What is being asked →
From the entries below, report how many lines contain the string "introduces". Give only that number.

Collected data →
------------------------------

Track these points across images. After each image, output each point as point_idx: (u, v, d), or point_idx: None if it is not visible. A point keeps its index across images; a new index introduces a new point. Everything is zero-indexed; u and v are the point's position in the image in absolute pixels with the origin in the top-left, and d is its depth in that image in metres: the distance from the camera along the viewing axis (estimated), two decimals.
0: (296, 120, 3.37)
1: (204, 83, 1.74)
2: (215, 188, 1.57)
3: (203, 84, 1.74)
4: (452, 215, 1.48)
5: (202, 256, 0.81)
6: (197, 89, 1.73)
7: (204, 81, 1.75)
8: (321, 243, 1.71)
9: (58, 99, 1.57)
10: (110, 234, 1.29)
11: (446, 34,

------------------------------

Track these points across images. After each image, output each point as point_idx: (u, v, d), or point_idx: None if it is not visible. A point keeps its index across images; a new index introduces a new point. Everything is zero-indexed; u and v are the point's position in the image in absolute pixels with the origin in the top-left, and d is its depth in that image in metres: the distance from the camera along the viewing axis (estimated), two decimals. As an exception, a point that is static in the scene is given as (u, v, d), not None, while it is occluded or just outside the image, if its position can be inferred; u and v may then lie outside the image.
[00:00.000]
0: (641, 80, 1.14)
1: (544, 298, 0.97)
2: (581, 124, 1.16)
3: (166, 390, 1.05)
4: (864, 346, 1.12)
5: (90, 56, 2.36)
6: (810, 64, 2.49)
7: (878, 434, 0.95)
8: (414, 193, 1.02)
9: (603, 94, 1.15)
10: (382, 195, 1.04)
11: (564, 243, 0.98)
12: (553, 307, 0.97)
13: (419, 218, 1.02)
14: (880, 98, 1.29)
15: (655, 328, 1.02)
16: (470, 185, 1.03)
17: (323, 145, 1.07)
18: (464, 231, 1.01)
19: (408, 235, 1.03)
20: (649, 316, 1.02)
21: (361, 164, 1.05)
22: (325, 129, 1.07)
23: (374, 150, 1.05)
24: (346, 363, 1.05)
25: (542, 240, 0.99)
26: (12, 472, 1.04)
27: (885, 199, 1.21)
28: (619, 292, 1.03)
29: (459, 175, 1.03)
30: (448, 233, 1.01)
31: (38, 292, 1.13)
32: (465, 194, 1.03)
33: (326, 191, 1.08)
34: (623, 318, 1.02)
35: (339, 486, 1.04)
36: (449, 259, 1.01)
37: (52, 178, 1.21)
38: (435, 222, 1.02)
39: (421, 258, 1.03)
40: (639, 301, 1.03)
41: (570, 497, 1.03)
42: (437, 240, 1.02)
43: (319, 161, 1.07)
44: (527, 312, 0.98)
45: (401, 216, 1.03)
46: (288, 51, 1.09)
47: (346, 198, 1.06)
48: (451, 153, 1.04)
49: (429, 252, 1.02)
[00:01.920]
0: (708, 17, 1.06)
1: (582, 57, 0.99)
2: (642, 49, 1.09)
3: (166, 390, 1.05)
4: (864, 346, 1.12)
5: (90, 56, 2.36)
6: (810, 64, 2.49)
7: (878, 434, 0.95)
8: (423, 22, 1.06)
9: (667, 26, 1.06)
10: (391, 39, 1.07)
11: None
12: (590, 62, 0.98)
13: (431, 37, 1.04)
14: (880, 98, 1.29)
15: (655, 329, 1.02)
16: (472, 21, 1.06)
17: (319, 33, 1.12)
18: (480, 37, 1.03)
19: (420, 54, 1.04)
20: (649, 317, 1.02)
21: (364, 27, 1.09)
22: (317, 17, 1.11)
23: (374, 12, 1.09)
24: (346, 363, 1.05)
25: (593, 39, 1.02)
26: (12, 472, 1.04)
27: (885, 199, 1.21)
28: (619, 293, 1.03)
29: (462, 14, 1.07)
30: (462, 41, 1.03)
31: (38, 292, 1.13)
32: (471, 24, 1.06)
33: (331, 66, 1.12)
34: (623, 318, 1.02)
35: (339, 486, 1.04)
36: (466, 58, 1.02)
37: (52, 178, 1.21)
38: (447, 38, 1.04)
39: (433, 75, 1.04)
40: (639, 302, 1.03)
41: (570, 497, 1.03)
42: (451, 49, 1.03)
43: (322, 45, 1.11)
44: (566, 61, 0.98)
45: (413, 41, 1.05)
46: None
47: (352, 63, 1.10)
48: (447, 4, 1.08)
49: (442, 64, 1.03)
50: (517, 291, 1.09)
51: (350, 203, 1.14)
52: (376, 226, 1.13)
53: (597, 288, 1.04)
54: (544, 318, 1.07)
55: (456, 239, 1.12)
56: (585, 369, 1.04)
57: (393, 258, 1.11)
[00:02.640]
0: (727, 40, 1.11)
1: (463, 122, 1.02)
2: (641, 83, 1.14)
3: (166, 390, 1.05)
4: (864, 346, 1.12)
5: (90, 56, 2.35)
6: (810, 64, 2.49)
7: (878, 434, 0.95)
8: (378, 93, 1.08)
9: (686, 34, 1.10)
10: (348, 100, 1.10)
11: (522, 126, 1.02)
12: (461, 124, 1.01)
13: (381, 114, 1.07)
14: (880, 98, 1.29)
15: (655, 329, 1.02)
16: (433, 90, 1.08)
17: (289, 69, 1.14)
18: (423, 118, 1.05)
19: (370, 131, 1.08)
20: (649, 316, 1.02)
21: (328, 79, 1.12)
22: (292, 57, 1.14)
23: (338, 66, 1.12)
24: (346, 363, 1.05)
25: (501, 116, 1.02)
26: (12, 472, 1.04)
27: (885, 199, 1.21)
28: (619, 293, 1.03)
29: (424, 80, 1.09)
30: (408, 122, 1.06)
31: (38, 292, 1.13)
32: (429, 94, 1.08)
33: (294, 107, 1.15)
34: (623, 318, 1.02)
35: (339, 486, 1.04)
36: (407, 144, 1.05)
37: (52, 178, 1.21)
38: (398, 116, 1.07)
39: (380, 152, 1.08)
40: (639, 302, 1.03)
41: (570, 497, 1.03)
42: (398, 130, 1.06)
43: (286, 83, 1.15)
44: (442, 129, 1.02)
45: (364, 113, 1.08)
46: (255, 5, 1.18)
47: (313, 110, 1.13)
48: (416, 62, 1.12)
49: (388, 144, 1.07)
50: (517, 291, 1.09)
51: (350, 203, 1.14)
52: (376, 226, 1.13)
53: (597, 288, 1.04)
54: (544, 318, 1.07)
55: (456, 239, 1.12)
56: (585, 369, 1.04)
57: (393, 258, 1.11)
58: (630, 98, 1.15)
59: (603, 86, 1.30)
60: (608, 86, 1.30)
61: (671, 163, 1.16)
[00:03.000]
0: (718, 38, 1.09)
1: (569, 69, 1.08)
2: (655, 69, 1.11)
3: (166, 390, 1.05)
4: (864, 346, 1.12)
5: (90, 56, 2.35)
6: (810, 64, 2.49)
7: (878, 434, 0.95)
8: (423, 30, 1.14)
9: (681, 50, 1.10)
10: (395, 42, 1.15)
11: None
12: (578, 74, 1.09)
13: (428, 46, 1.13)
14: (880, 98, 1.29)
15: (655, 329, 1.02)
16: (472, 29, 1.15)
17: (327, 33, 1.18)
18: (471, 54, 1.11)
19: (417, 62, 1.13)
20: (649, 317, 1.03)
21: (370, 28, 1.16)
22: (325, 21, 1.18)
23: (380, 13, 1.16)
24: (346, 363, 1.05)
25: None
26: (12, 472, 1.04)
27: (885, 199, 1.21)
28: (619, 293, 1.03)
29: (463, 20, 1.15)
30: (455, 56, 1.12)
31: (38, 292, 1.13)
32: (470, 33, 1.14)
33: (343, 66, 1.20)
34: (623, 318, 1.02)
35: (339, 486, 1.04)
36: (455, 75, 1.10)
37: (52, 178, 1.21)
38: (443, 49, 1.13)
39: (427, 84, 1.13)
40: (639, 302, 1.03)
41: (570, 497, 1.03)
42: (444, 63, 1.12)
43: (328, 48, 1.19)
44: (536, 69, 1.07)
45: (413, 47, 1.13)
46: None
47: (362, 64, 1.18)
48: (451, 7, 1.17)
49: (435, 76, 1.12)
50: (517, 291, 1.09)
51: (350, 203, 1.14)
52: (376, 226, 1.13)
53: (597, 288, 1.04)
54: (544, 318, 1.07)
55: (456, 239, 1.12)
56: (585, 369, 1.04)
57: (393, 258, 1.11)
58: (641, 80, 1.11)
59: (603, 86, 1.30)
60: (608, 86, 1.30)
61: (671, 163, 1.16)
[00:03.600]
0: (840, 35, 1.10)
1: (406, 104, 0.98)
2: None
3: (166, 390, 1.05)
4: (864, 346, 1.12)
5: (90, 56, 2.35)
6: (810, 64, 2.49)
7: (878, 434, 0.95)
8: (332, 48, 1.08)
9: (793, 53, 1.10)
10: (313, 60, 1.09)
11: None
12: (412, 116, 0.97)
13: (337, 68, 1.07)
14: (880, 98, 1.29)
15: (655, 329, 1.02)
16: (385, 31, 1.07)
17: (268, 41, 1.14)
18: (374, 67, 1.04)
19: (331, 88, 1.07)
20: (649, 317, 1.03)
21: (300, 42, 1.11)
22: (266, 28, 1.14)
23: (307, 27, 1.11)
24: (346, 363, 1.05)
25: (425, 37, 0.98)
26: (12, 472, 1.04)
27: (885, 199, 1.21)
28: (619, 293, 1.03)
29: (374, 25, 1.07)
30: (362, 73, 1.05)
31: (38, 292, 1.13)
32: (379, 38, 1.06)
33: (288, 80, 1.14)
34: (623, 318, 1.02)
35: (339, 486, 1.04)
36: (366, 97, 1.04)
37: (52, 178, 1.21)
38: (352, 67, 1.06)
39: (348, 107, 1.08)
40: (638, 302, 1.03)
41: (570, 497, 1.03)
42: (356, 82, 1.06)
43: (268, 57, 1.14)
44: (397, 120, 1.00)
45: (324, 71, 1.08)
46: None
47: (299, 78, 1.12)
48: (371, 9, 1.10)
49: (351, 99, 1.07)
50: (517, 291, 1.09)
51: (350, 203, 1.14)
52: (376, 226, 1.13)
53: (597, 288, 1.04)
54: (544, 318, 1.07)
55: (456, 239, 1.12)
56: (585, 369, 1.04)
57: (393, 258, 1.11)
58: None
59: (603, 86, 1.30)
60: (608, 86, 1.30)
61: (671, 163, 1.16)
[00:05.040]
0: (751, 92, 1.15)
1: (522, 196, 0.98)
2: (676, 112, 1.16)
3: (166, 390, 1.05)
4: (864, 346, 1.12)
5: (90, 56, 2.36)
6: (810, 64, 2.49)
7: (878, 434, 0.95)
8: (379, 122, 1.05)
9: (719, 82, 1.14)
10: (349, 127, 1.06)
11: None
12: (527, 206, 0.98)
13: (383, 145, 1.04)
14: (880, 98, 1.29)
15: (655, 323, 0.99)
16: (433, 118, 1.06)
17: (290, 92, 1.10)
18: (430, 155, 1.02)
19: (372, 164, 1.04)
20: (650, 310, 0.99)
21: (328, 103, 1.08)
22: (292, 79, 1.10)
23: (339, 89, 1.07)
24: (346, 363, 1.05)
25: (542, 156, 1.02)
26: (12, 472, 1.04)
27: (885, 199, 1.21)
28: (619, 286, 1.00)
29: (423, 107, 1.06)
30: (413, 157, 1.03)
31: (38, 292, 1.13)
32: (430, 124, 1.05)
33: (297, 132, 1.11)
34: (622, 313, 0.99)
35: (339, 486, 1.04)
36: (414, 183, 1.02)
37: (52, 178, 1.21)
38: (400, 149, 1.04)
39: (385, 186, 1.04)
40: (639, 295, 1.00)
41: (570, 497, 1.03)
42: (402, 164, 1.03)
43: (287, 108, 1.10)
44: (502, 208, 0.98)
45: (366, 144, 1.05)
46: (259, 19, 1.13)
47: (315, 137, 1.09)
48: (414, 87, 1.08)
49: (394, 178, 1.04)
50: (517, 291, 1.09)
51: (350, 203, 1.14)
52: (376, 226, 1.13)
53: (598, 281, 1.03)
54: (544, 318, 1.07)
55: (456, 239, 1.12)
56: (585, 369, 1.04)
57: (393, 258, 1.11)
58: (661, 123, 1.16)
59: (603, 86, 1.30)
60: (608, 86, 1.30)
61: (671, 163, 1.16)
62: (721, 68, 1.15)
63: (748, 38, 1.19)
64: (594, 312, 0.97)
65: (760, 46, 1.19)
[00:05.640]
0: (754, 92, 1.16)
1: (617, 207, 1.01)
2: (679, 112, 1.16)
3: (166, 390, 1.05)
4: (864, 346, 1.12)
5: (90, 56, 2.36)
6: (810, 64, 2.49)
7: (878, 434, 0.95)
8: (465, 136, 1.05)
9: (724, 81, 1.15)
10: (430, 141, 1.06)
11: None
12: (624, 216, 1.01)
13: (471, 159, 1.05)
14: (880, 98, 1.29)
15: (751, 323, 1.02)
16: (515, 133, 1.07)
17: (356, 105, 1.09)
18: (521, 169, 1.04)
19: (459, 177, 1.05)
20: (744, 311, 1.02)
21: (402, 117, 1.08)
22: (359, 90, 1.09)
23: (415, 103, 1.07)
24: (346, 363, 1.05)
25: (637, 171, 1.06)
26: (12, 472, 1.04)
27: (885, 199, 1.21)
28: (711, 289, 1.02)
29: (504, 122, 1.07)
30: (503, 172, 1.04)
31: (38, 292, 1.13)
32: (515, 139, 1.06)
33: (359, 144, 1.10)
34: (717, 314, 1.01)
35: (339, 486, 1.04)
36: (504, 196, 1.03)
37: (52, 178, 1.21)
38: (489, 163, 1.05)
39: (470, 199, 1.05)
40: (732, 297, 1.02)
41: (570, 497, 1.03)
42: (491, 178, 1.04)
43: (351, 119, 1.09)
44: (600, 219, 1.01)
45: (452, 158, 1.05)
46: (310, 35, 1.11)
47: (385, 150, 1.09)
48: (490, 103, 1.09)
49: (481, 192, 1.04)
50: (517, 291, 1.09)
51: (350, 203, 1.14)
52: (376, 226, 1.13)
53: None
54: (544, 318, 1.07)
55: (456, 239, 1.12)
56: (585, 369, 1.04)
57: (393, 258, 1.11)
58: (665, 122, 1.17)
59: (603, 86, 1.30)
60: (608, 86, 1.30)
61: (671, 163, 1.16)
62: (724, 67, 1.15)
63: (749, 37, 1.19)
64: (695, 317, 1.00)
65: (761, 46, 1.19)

------------------------------

Your response →
2